Exercise details:
In the data below, replace every instance of "common name" with "vernacular name", keeping everything else the same, and write out the lines without the pictures.

Task data:
* Begin *
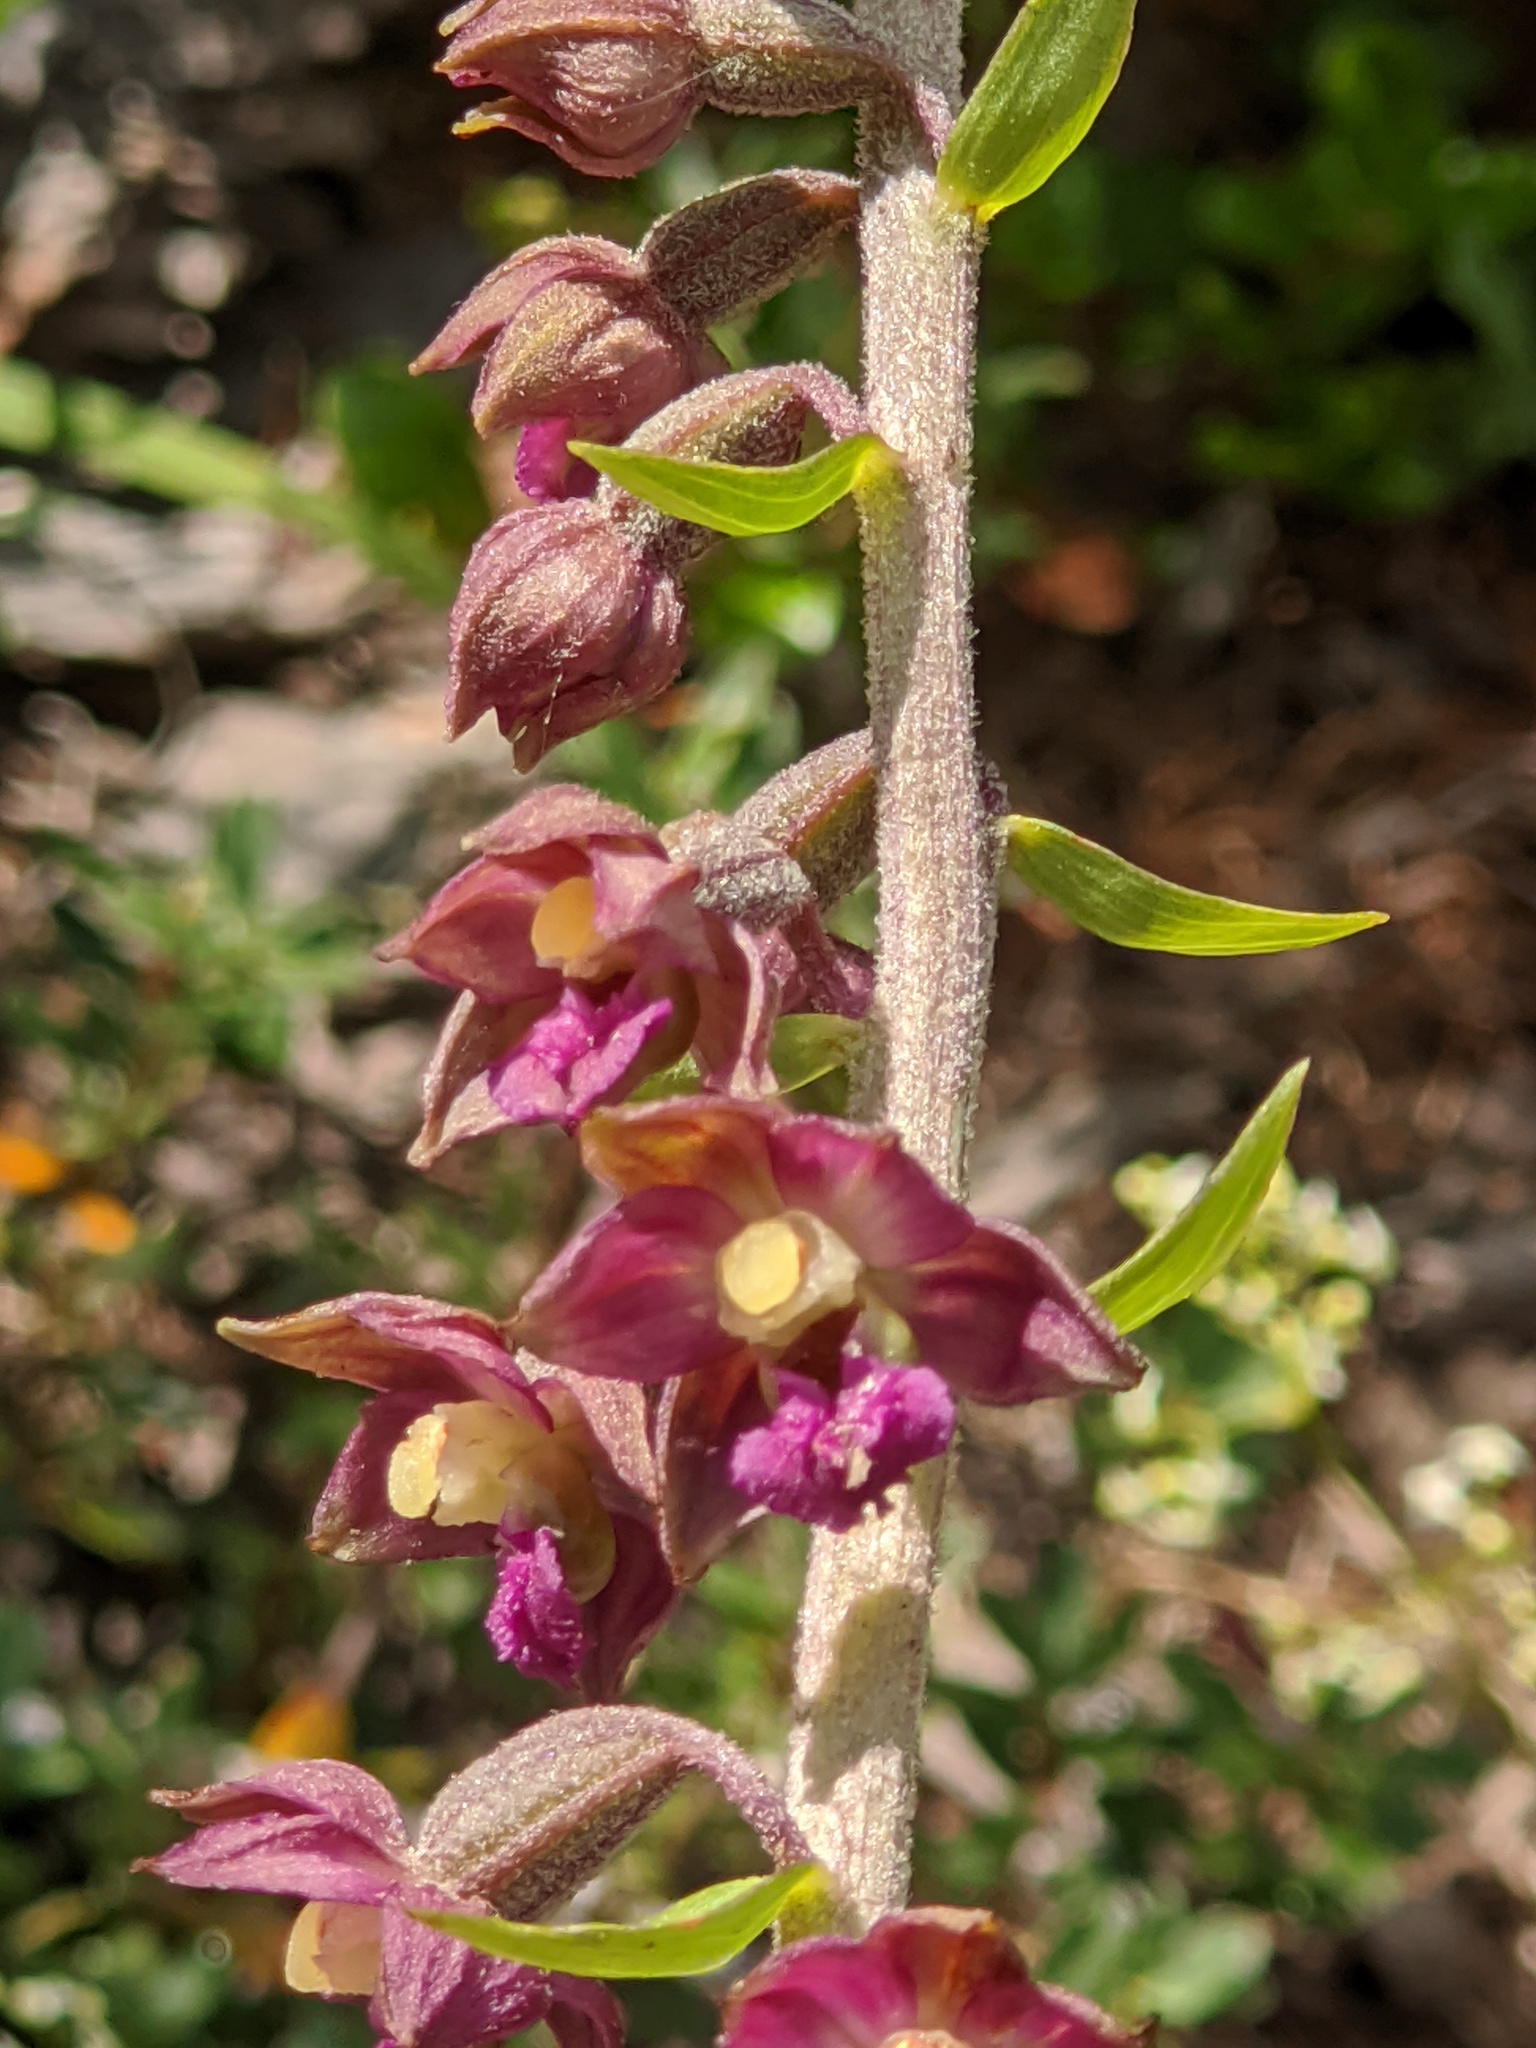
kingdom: Plantae
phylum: Tracheophyta
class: Liliopsida
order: Asparagales
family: Orchidaceae
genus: Epipactis
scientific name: Epipactis atrorubens
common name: Dark-red helleborine
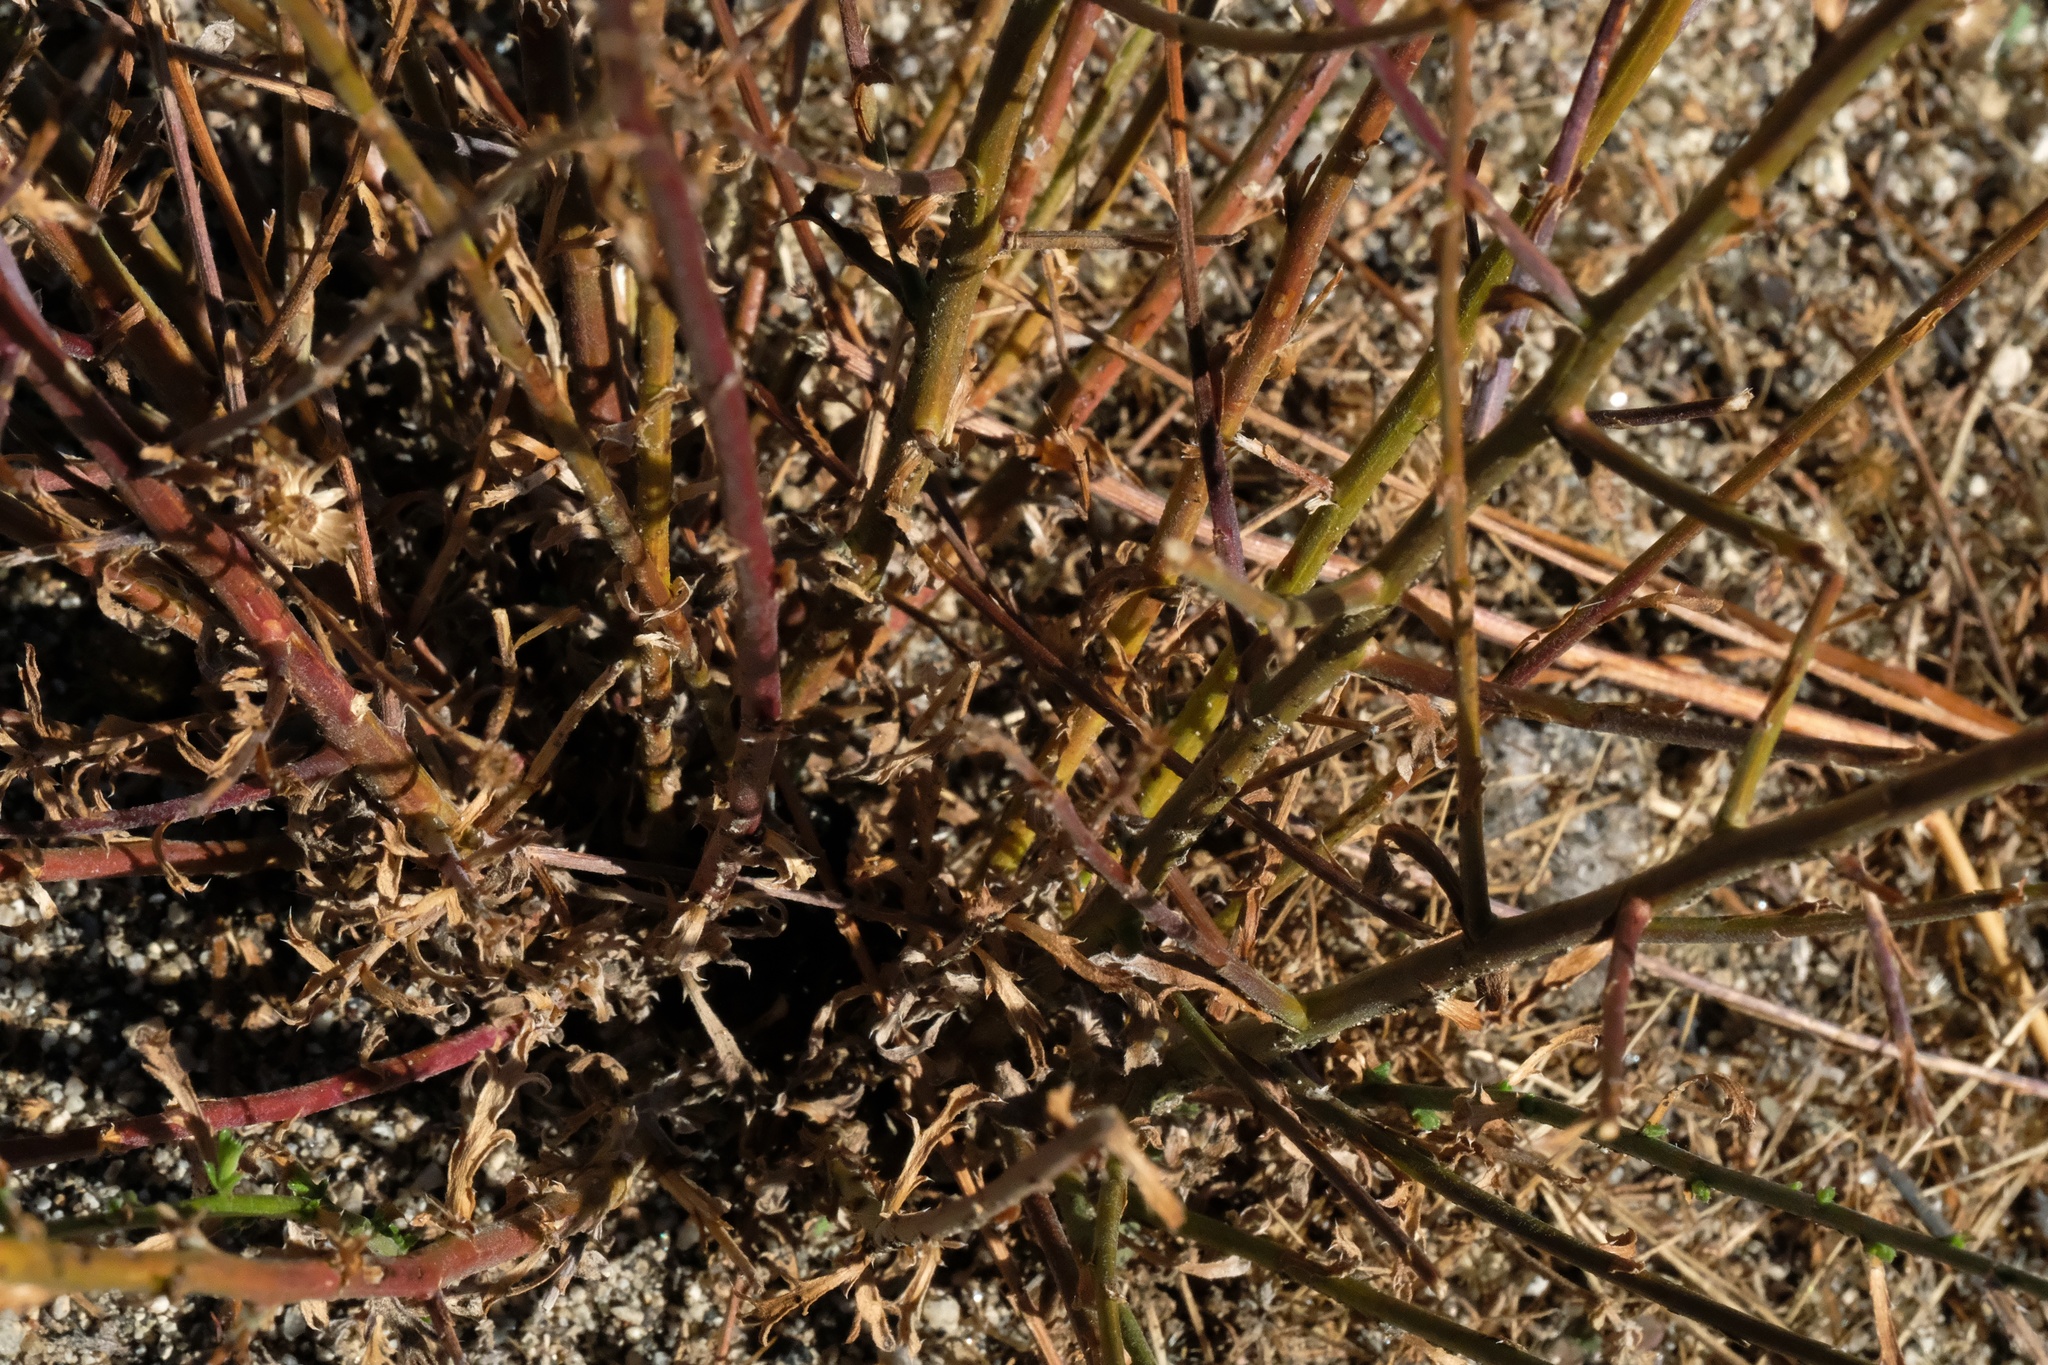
* End *
Exercise output:
kingdom: Plantae
phylum: Tracheophyta
class: Liliopsida
order: Asparagales
family: Orchidaceae
genus: Epipactis
scientific name: Epipactis atrorubens
vernacular name: Dark-red helleborine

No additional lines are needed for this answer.